Life Sciences Schools and Colleges Lecture Day

25 October 2017
Time: 2:00pm to 4:00pm

Our life sciences lecture day for schools and colleges is open to students in year 12 and 13 as well as all level 3 students.

The day is free to attend but please book your place.

Book now


  • 1.45pm
    Arrival and registration
  • 2–2.50pm
    Talk 1: neurodegenerative disease – are we fighting a losing battle?
    Talk 2: investigation of driver genes in breast cancer
  • 3.05–3.55pm
    Talk 3: music and sensory stimuli as tools for supporting dementia
    Talk 4: will your degree define your career?
  • 4pm
    Close and optional tour

Lecture details

You can attend two of the following lectures:

Talk 1: neurodegenerative disease – are we fighting a losing battle?

Edward Wickstead

The population is aging. With that, neurodegenerative diseases have become more apparent in our society. Alzheimer’s disease for example, affects approximately 37 million people worldwide – a number expected to grow to 78 million by 2050. This therefore highlights the importance of tackling these diseases, especially when considering the substantial physiological, psychological and economic burden these diseases impose on patients, their families and the healthcare system.

However, advances in therapeutics have screeched to a halt in the last decade, but why? Therefore, at this time, with no advancing therapies, we may be fighting a losing battle.

This talk will give a brief overview of how research focus could shift, utilising important cellular responses that, until recently, have been overlooked in terms of neurodegenerative disease.

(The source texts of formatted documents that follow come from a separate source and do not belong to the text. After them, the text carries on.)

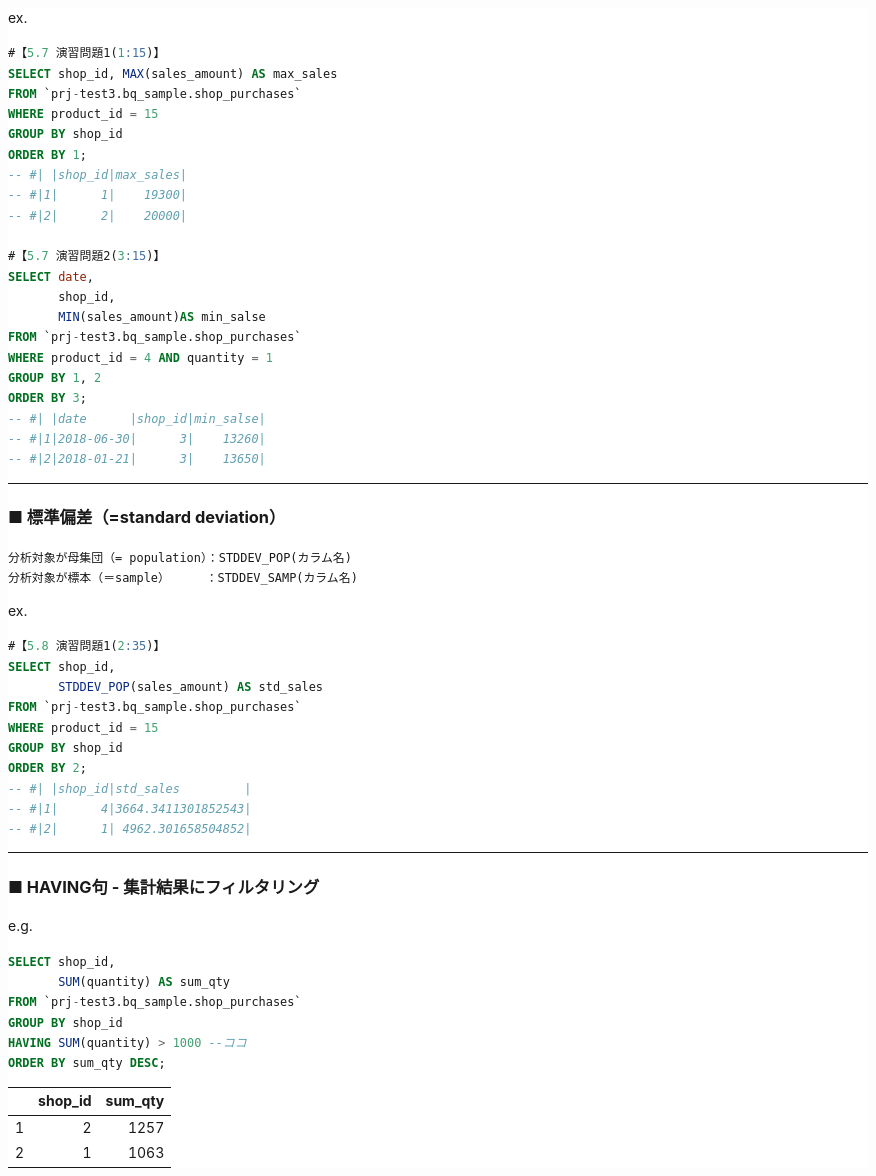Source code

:ex.
```SQL
#【5.7 演習問題1(1:15)】
SELECT shop_id, MAX(sales_amount) AS max_sales
FROM `prj-test3.bq_sample.shop_purchases`
WHERE product_id = 15
GROUP BY shop_id
ORDER BY 1;
-- #| |shop_id|max_sales|
-- #|1|      1|    19300|
-- #|2|      2|    20000|

#【5.7 演習問題2(3:15)】
SELECT date,
       shop_id,
       MIN(sales_amount)AS min_salse
FROM `prj-test3.bq_sample.shop_purchases`
WHERE product_id = 4 AND quantity = 1
GROUP BY 1, 2
ORDER BY 3;
-- #| |date      |shop_id|min_salse|
-- #|1|2018-06-30|      3|    13260|
-- #|2|2018-01-21|      3|    13650|
```

---
### ■ 標準偏差（=standard deviation）
```
分析対象が母集団（= population）：STDDEV_POP(カラム名)
分析対象が標本（＝sample）     ：STDDEV_SAMP(カラム名)
```
ex.
```SQL
#【5.8 演習問題1(2:35)】
SELECT shop_id,
       STDDEV_POP(sales_amount) AS std_sales
FROM `prj-test3.bq_sample.shop_purchases`
WHERE product_id = 15
GROUP BY shop_id
ORDER BY 2;
-- #| |shop_id|std_sales         |
-- #|1|      4|3664.3411301852543|
-- #|2|      1| 4962.301658504852|
```

---
### ■ HAVING句 - 集計結果にフィルタリング
e.g.
```SQL
SELECT shop_id,
       SUM(quantity) AS sum_qty
FROM `prj-test3.bq_sample.shop_purchases`
GROUP BY shop_id
HAVING SUM(quantity) > 1000 --ココ
ORDER BY sum_qty DESC;
```
| |shop_id|sum_qty|
|-|-:|-:|
|1|      2|   1257|
|2|      1|   1063|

Talk 2: investigation of driver genes in breast cancer

Nicola Faramarzi

Breast cancer is an extremely complex disease, which can behave very differently in every patient. To greater understand this behaviour, it is pivotal to investigate the non-inherited genetic mutations that give cancer cells a selective growth advantage. These are driver genes, and have the potential to be used as a foundation for developing more specific therapeutic tools.

Talk 3: music and sensory stimuli as tools for supporting dementia

Amy Woy

This talk comprises of research that I began in my undergraduate degree at the University of Westminster (Cognitive Neuroscience BSc), and how the concept has evolved to establish my PhD research.

My work looks at developing on earlier naturalistic and experimental findings on the evocative nature of music, and why it causes people to recall far more memories from their adolescence and early adulthood compared to other life periods. I am currently exploring the power of other stimuli such as objects and still images in evoking memories with older adults – particularly with regard to the importance of ownership.

The aims of this research include furthering the understanding of memory structures, as well as informing therapy practices for vulnerable groups, such as dementia patients, amnesiacs and refugees.

Talk 4: will your degree define your career?

Vedia Can

The simple answer is NO. Establishing your ideal career involves four main stages: self-awareness, opportunity awareness, decision-making and taking action. This mini presentation will help equip you with the essential knowledge and information required for you to establish your career plans before you graduate from the University of Westminster and to ensure you secure your dream job once you graduate. The world is your oyster – your degree is only a stepping-stone to help you define your career.